The text of a letter submitted to the New Scientist in reply to an article by Timothy Revell on a claim that mind-reading devices can access your thoughts and dreams using AI.

As usual there has been no acknowledgement, response or publication by the New Scientist

Timothy Revell’s article Thoughts Laid Bare (29 September, p. 28) illustrates a worrying tendency of AI enthusiasts to over-hype the capabilities of their algorithms. The article suggests that AI offers the possibility of the “ultimate privacy breach” by gaining access to “one of the only things we can keep to ourselves,” namely, “the thoughts in our heads.”

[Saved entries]
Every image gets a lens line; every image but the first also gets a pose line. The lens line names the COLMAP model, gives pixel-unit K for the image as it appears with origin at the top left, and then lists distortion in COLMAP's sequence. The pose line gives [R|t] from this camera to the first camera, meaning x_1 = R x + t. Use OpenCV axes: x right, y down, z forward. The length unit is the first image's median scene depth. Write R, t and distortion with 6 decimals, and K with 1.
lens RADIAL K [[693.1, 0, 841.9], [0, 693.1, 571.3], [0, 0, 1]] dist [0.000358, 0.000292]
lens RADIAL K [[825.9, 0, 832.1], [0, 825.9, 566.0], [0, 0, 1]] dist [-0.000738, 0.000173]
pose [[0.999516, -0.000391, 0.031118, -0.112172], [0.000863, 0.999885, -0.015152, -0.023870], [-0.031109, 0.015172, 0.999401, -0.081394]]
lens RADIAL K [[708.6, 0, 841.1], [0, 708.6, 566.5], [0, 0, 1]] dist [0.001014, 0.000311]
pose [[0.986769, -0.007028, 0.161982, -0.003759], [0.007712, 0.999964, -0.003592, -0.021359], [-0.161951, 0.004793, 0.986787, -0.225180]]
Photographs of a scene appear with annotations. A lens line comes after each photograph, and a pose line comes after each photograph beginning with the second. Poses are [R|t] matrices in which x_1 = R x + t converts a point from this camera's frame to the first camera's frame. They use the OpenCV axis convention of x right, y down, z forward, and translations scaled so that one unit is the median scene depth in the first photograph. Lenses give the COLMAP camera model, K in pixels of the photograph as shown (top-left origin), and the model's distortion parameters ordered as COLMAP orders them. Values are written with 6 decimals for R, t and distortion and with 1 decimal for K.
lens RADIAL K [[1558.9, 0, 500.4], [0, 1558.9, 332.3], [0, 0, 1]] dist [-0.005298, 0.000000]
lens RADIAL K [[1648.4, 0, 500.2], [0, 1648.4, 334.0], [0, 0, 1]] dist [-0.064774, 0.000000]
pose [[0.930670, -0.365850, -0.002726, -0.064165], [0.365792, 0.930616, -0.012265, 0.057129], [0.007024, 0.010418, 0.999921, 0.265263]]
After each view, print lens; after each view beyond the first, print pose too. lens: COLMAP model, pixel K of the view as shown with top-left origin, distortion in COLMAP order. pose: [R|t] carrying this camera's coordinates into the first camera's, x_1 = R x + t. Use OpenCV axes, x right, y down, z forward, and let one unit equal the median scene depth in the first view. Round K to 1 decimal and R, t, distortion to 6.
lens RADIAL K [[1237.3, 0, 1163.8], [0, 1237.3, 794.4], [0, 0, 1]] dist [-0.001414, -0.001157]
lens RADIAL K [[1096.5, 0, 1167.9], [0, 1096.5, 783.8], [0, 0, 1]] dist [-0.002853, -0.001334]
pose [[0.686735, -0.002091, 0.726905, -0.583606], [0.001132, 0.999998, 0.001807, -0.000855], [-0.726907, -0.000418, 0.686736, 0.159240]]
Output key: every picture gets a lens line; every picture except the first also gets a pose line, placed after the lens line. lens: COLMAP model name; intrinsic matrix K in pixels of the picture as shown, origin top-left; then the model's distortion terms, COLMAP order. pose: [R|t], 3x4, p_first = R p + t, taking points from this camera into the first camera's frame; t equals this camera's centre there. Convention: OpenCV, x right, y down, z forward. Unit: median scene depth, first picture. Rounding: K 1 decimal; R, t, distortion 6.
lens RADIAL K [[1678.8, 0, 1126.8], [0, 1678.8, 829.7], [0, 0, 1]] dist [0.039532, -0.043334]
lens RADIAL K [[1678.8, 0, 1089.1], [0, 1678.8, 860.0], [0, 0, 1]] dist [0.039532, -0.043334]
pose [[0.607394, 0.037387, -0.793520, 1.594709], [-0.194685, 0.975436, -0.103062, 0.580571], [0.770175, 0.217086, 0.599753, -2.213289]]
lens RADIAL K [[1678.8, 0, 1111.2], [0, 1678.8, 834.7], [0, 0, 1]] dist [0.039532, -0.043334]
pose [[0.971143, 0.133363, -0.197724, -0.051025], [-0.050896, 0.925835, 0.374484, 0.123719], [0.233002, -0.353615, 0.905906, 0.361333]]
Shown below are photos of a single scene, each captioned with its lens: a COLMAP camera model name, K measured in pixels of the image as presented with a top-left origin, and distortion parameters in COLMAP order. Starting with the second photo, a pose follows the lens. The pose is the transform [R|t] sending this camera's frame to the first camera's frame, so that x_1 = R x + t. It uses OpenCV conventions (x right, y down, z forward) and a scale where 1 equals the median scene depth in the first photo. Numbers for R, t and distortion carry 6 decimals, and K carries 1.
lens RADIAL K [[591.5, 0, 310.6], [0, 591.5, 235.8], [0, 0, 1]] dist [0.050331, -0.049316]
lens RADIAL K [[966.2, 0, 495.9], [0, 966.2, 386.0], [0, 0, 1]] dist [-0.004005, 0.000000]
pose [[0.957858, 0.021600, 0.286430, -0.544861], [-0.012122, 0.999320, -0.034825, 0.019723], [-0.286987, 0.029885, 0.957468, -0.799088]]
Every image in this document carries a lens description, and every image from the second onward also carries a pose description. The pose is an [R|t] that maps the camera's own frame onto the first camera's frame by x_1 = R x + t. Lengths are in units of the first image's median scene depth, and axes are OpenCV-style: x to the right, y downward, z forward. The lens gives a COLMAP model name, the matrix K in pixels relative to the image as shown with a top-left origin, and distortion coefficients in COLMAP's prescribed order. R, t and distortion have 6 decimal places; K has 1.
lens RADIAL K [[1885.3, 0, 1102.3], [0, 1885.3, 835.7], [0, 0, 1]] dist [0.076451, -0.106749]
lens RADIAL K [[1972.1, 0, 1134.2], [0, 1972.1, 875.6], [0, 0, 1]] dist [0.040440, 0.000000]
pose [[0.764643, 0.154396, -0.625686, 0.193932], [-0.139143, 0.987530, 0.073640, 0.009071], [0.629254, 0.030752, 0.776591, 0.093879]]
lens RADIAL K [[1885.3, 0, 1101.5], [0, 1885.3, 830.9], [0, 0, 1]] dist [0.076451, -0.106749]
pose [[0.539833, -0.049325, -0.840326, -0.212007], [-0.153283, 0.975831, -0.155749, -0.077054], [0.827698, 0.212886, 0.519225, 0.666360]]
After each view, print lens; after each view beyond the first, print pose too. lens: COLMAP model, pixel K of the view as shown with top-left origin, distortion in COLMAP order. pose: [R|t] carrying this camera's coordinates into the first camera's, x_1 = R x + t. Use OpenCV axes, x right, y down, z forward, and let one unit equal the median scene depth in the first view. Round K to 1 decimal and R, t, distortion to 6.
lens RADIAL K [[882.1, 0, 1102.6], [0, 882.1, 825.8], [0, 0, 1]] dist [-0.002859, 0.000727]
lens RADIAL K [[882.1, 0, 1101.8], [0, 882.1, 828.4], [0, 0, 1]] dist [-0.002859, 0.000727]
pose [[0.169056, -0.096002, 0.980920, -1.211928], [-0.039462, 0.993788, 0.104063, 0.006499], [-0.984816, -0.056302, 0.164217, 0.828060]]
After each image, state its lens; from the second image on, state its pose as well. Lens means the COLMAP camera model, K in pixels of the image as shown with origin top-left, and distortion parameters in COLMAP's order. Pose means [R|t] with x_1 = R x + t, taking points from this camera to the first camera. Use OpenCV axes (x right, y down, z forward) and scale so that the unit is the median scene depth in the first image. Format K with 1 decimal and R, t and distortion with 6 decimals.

* _Required action_:
Write out the passage of the letter about mind-reading claims, everything from "The text of" down to "dreams using AI.". Rely only on the letter about mind-reading claims, nothing else.

* _Exercise result_:
The text of a letter submitted to the New Scientist in reply to an article by Timothy Revell on a claim that mind-reading devices can access your thoughts and dreams using AI.